Another option for secure communications is encryption, already widely available for e-mail and becoming available for telephone communications. Encryption is the bane of electronic spy agencies.

However, I doubt that the September 11 attackers would have used encrypted e-mail. Even when e-mail is encrypted, intelligence agencies can still track who it is going to and from. Their aim would have been anonymity and untraceability, not just making their messages unreadable.
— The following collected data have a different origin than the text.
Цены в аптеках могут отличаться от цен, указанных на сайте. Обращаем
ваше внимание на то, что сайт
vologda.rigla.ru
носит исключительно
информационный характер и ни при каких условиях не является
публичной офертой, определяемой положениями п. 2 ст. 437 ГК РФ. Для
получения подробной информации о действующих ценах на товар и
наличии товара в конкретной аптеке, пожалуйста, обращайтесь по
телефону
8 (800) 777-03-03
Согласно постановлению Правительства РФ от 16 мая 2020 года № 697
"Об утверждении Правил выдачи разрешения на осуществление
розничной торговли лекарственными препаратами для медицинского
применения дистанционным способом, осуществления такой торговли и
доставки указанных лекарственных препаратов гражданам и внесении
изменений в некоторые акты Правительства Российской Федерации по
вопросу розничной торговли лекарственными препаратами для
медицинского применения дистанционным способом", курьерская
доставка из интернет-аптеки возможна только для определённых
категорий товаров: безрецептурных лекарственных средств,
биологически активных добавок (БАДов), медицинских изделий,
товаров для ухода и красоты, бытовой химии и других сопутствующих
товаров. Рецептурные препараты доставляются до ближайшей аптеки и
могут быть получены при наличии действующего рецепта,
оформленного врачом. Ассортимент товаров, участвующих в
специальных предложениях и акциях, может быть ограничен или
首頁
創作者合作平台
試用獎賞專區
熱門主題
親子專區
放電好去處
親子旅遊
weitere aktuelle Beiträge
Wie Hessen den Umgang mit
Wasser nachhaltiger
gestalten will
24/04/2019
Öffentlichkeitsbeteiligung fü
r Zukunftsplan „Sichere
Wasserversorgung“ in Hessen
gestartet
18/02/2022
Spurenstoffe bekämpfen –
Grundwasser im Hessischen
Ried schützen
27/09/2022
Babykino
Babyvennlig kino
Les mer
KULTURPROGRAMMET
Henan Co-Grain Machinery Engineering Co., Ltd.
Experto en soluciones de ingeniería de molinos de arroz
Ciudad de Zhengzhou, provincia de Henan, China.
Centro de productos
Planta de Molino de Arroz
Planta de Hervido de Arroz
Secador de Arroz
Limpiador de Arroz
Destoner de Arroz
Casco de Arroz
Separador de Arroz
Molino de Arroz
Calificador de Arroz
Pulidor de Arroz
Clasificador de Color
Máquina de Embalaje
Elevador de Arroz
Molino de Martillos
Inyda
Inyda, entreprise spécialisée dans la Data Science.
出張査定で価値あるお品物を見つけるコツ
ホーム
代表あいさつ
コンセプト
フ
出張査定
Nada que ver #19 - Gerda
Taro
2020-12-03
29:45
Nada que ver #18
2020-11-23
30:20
The other usual surveillance techniques are infiltration of groups by paid agents and video surveillance and bugging of suspects. These forms of surveillance are relatively effective against, for instance, visible protest groups in democratic countries, but much harder against tight, disciplined cells. And you cannot infiltrate and watch groups that you do not know exist, or if you don’t understand the extent of their threat.

It is much easier to piece together a case after it is too late than to make sense of and follow up myriad scattered pieces of information before an unforeseen event. For instance, the FBI is now painfully aware of a CIA surveillance report that reached it on August 23, raising suspicions about two men who 20 days later flew the airliner into the Pentagon Building.

This is the dilemma of trying to stop terrorist attacks. Greatly increasing repressive surveillance, immigration and policing powers may help a bit, but only at huge cost to civil rights and normal functioning of a nation. Even then, the chances are that a well-organised group, acting in a bold and unpredictable way, could still succeed.

As proposals for sweeping new surveillance powers appear in the US, it is worth remembering that most of these things – and indeed military attacks against Afghanistan – were already being planned by the new US administration well before September 11.

The CIA is in the midst of the largest recruitment drive in its history, to rebuild its Clandestine Service. Enormous defence budget increases and aggressive new foreign policies were being planned. The US was already swinging to the right in its international relations. But whether these policies defeat or feed terrorism – which it is now being claimed they are to fight – remains to be seen.

  • James Bamford, Body of Secrets, anatomy of the ultra-secret National Security Agency from the Cold War through the dawn of a new century, Doubleday, New York, 2001. All references to Bamford refer to this book.
  • Bamford, Ibid, pp. 82-87.
  • William O. Studeman, Farewell memo to all employees, 8 April 1992, found at Menwith Hill.
  • Bamford, Ibid, p.226.
  • Bamford, Ibid, p.410.
  • Washington Post, “FBI agents ill-equipped to predict terror attacks”, 24 September 2001.